Task objective —
Records follow. Print exactly the lines from the one that has "Anfahrt mit dem ÖPNV: U6 & U7 oder M34 & N7" through the one that has "18 de junio de 2026", inclusive, and omit the pictures.

Stored entries
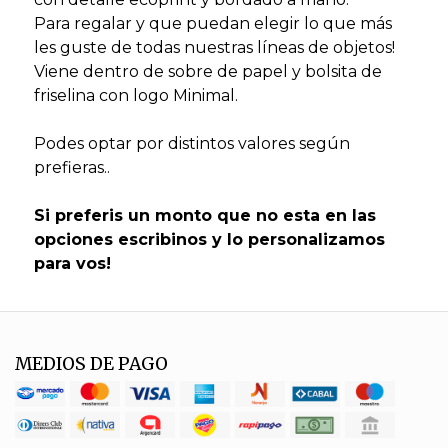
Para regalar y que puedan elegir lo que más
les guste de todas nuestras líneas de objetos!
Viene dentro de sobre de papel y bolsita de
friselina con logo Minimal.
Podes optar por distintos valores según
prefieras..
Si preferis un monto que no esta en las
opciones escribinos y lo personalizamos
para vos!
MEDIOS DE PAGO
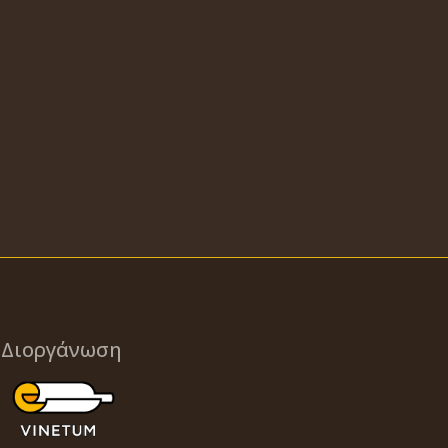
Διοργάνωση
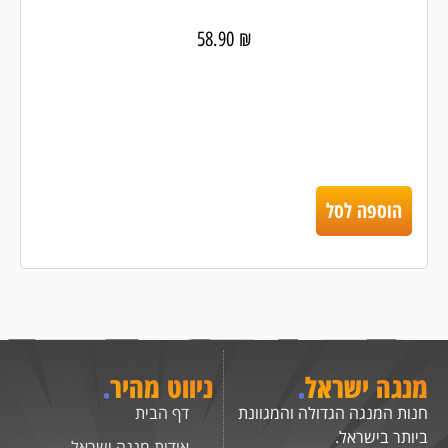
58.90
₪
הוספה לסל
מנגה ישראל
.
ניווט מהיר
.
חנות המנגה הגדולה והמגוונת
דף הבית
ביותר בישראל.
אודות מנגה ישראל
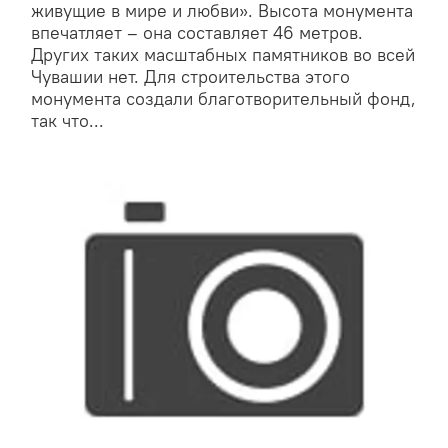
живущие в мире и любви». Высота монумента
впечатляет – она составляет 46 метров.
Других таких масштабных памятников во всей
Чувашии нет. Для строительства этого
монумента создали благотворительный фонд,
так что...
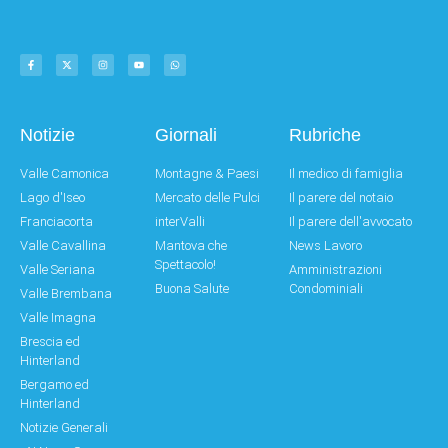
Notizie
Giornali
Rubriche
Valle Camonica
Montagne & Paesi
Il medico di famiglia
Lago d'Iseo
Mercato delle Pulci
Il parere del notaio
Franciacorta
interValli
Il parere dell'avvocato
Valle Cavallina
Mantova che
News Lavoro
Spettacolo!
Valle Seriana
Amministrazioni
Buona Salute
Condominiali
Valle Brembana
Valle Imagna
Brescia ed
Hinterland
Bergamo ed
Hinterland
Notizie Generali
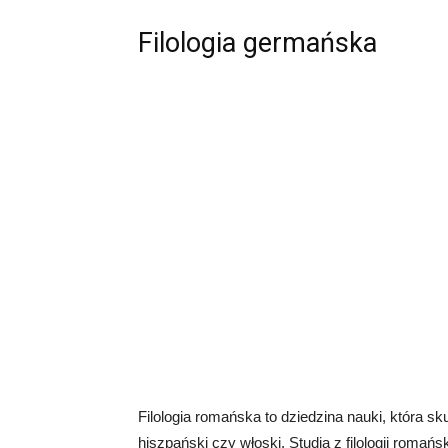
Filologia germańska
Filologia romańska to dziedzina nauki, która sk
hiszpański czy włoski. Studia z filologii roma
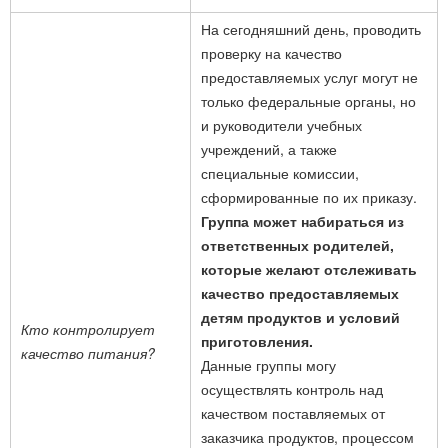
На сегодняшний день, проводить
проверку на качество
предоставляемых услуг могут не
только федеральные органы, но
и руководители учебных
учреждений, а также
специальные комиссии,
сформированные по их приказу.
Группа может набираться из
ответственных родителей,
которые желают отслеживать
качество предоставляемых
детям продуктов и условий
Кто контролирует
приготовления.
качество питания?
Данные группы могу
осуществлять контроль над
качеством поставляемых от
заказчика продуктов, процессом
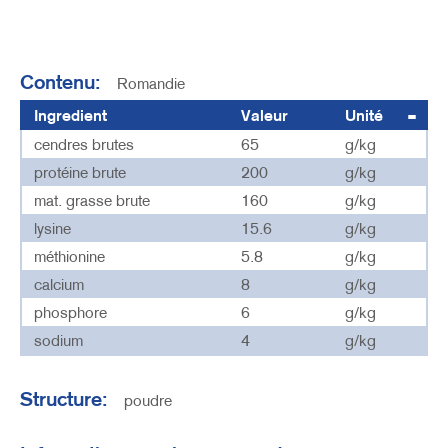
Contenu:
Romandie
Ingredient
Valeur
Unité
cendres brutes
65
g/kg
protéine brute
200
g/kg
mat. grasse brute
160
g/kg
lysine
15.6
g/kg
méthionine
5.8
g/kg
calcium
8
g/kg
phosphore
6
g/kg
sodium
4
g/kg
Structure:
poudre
---
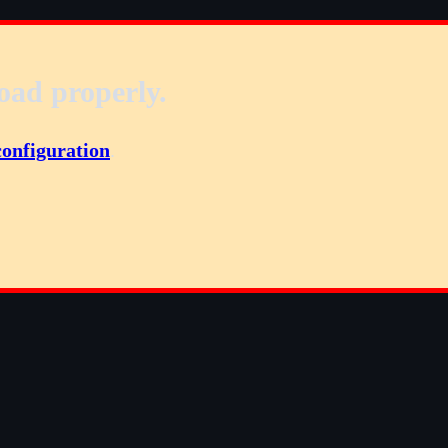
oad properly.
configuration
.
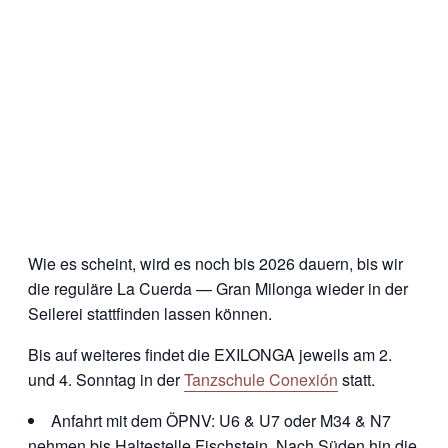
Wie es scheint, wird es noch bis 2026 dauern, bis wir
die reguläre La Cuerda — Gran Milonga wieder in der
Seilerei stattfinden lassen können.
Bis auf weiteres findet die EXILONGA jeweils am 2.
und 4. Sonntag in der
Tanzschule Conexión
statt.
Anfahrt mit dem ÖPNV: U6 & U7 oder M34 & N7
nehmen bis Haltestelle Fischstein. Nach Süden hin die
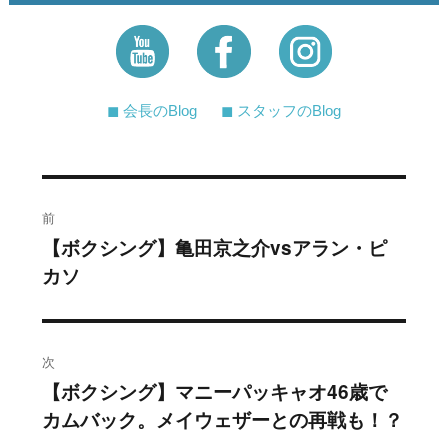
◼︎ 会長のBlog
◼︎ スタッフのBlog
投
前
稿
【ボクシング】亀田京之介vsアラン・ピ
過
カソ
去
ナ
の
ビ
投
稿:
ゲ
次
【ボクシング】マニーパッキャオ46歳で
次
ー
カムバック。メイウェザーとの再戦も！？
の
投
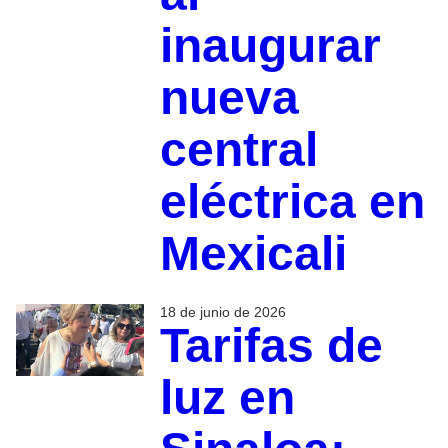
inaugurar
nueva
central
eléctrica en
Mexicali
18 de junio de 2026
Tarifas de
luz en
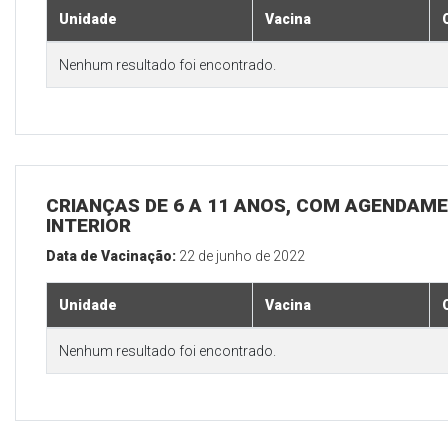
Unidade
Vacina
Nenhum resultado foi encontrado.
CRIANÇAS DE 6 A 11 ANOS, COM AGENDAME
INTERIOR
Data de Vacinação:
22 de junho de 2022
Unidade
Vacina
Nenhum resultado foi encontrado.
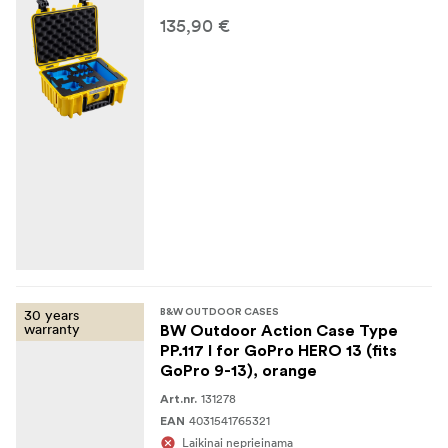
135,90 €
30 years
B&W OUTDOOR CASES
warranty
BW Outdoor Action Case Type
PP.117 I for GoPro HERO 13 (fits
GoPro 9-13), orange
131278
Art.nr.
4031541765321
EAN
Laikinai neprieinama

Solution below —
Anfahrt mit dem ÖPNV: U6 & U7 oder M34 & N7
nehmen bis Haltestelle Fischstein. Nach Süden hin die
◼︎ 会長のBlog
◼︎ スタッフのBlog
投
前
稿
【ボクシング】亀田京之介vsアラン・ピ
過
カソ
去
ナ
の
ビ
投
稿:
ゲ
次
【ボクシング】マニーパッキャオ46歳で
次
ー
カムバック。メイウェザーとの再戦も！？
の
投
inaugurar
nueva
central
eléctrica en
Mexicali
18 de junio de 2026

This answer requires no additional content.